**Text:**
--------------------
I managed to wait it out in the slowly-heating tent for about twenty minutes,
before accepting what I knew already, that it would be more enjoyable, worthwhile
and allround better for me if I could just get up and start doing something
- like walking. Which I did. I was keen to explore the area - I’d first been
on this farm when, aged about ten, I camped here with Woodcraft Folk The
camp was legendary for many reasons, not least the non-stop rain which meant
we
got to have a floating campfire on our last day, and the ongoing rivalry
with another Woodcraft group camped next door which culminated in the Battle
of
Frog Island.
Philip had brought a Kermit puppet with him that camp. And the wood, crisscrossed
with channels and ditches, was turned by the rain into a series of islands.
And so Kermit became the king of his own island, christened naturally Frog
Island. Many and varied were the games we played around there, but when Solent
Woodcraft Folk kidnapped my secret heart-throb Jessica Banaji and another
girl, just as we were being called back to the campsite for lunch, this proved
to much for me. I demanded the girls back at knife-(penknife)-point and,
to my huge surprise, the enemy took me at face value, for the knife-wielding
psycho I gave every impression of being rather than the scared heavily outnumbered
kid I really was, and they freed the girls to go back to the campsite with
me. I was jubilant - I had rescued my beloved and, in so doing, proven my
manhood.
--------------------
**Exercise requirements:** Write the next part of the camping memoir above, picking up right after its final sentence.

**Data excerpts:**
--------------------
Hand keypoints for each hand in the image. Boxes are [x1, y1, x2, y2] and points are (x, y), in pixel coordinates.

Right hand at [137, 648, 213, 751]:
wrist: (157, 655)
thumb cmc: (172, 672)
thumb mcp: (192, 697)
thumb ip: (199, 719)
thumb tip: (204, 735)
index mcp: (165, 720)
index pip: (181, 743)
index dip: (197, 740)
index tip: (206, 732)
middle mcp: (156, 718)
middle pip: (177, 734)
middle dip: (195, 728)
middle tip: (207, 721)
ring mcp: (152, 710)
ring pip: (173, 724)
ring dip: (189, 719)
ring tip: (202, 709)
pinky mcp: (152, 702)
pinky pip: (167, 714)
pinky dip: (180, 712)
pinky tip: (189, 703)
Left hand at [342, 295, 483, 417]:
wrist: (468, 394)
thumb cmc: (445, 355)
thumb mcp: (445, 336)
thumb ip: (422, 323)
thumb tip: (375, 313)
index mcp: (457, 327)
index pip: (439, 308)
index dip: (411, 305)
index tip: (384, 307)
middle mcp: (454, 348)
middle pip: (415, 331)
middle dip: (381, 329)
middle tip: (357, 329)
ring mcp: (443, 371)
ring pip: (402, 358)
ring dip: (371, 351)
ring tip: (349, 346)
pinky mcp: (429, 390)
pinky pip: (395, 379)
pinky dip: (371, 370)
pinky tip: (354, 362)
--------------------
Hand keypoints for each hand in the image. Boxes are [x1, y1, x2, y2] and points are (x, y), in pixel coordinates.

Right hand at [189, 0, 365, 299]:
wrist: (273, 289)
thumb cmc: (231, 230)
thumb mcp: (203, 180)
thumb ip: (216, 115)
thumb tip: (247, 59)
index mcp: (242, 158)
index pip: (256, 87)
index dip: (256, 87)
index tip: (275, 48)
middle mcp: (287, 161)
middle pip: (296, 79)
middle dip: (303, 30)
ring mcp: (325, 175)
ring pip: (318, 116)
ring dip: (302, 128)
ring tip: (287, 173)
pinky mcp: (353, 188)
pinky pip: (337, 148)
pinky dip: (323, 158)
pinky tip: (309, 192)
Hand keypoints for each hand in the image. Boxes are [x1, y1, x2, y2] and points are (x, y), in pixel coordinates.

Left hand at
--------------------
**Expected answer:**
All quite irrelevant 24 years later, nothing did ever come of my longing
for Jessica, and Frog Island was just another incident, albeit a very memorable
one, in childhood’s tapestry of nostalgia. But I hadn’t been back since,
and I was dying to see whether I recognised it. Well, in part I did, but
the forest was a lot more complex than I’d ever remembered. And it changed
with every few steps.
I entered into a commercial pine forest, all tall straight trees, no greenery
below the forty-foot level, the floor an unwalkable mess of branches and
pine-needles, nothing apparent alive. I was immediately disappointed - it
was so drab, so inhuman, was this really the landscape that had lived on
in my dreams? Twenty feet further it changed though, the pines had been felled
and just the uneven, branch-strewn ground was left, bits of greenery poking
their way up between the cracks. I saw a small plant with round purple heads
which looked vaguely like mint, crushed its leaves between my fingers and,
yes, it smelt minty too. Turned out to be Water
Mint and I had some fun with it later (see below).
Another twenty feet and I was back in woodland, but this time mixed deciduous,
bracken filling the space underneath, far greener, lusher, more what I had
been expecting. I hit a wide gravel track which I also remembered well, and
followed it for a while before continuing on the other side. Here the trees
became sparser, spindlier, more hawthorn-like with a mowed-looking carpet
of grass underneath. Through an ancient barbed-wire fence which had become
part of the flora I saw two New Forest ponies eye me up before galloping away.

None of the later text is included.